The elongation of embryo and tissue is a key morphogenetic event in embryogenesis and organogenesis. Notochord, a typical chordate organ, undergoes elongation to perform its regulatory roles and to form the structural support in the embryo. Notochord elongation is morphologically similar across all chordates, but ascidian has evolved distinct molecular and cellular processes. Here, we summarize the current understanding of ascidian notochord elongation. We divide the process into three phases and discuss the underlying molecular mechanisms in each phase. In the first phase, the notochord converges and extends through invagination and mediolateral intercalation, and partially elongates to form a single diameter cell column along the anterior-posterior axis. In the second phase, a cytokinesis-like actomyosin ring is constructed at the equator of each cell and drives notochord to elongate approximately two-fold. The molecular composition and architecture of the ascidian notochord contractile ring are similar to that of the cytokinetic ring. However, the notochord contractile ring does not impose cell division but only drives cell elongation followed by disassembly. We discuss the self-organizing property of the circumferential actomyosin ring, and why it disassembles when certain notochord length is achieved. The similar ring structures are also present in the elongation process of other organs in evolutionarily divergent animals such as Drosophila and C. elegans. We hereby propose that actomyosin ring-based circumferential contraction is a common mechanism adopted in diverse systems to drive embryo and tissue elongation. In the third phase, the notochord experiences tubulogenesis and the endothelial-like cells crawl bi-directionally on the notochord sheath to further lengthen the notochord. In this review, we also discuss extracellular matrix proteins, notochord sheath, and surrounding tissues that may contribute to notochord integrity and morphogenesis.

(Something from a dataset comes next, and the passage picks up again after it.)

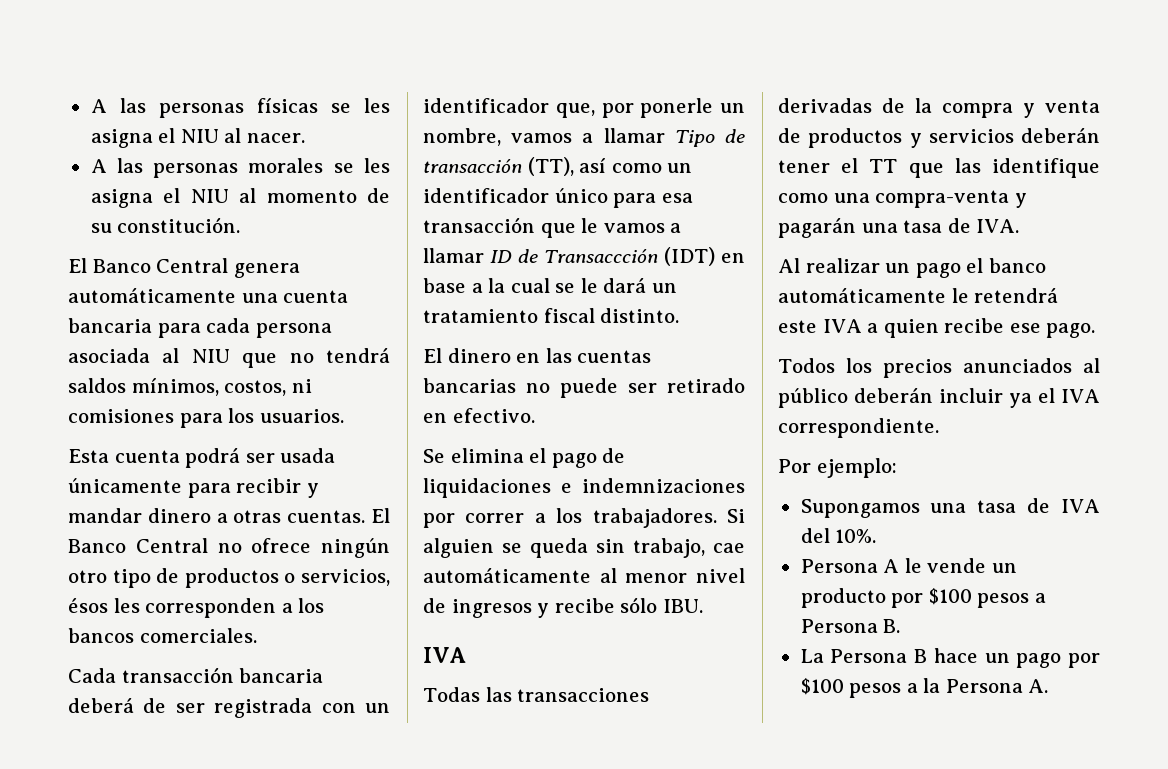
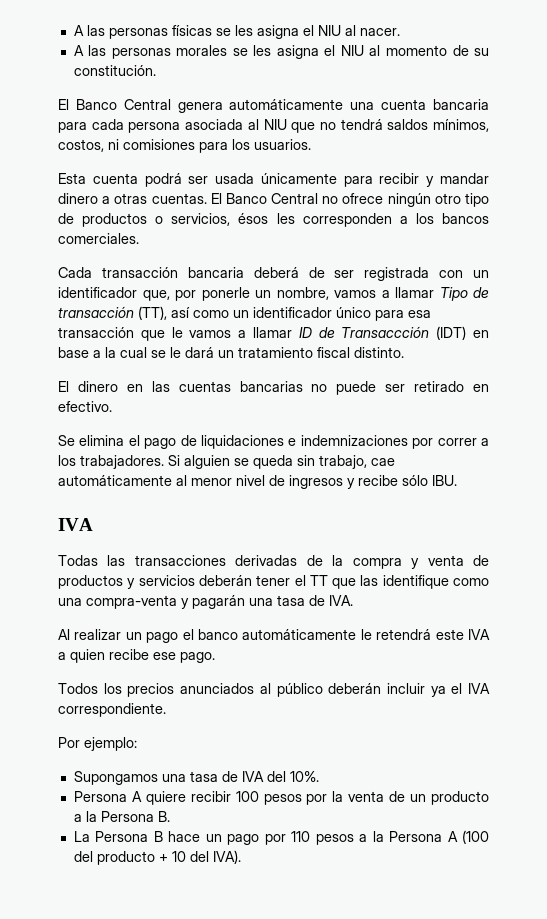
[904,558,1017,573] [800,588,1046,608] le vende un producto por $100 pesos a -> [145,791,490,805] [73,811,97,822] quiere recibir 100 pesos por la venta de un producto a la
[800,678,844,695] $100 -> [291,831,311,842] 110
[1028,679,1049,693] A. -> [447,830,489,844] [73,850,241,865] A (100 del producto + 10 del IVA).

胚胎和组织的伸长是胚胎发生和器官发生中的一个关键形态发生事件。脊索是一种典型的脊索动物器官,通过伸长来发挥其调节作用,并在胚胎中形成结构支撑。脊索的伸长在所有脊索动物中形态上相似,但尾索动物已经进化出了不同的分子和细胞过程。在这里,我们总结了尾索动物脊索伸长的当前理解。我们将这个过程分为三个阶段,并讨论每个阶段的潜在分子机制。在第一阶段,脊索通过内陷和中侧插入汇聚并延伸,并部分伸长,沿前后轴形成单个直径的细胞柱。在第二阶段,在每个细胞的赤道处构建一个类似于有丝分裂的肌动球蛋白环,并驱动脊索大约两倍伸长。尾索动物脊索收缩环的分子组成和结构与有丝分裂环相似。然而,脊索收缩环不会引起细胞分裂,而只会驱动细胞伸长,然后解体。我们讨论了周向肌动球蛋白环的自组织性质,以及为什么当达到一定的脊索长度时它会解体。在进化上不同的动物如果蝇和秀丽隐杆线虫等其他器官的伸长过程中也存在类似的环结构。因此,我们提出基于肌动球蛋白环的周向收缩是驱动胚胎和组织伸长的一种普遍机制,存在于不同的系统中。在第三阶段,脊索经历管形成,内皮样细胞在脊索鞘上双向爬行,进一步延长脊索。在这篇综述中,我们还讨论了可能有助于脊索完整性和形态发生的细胞外基质蛋白、脊索鞘和周围组织。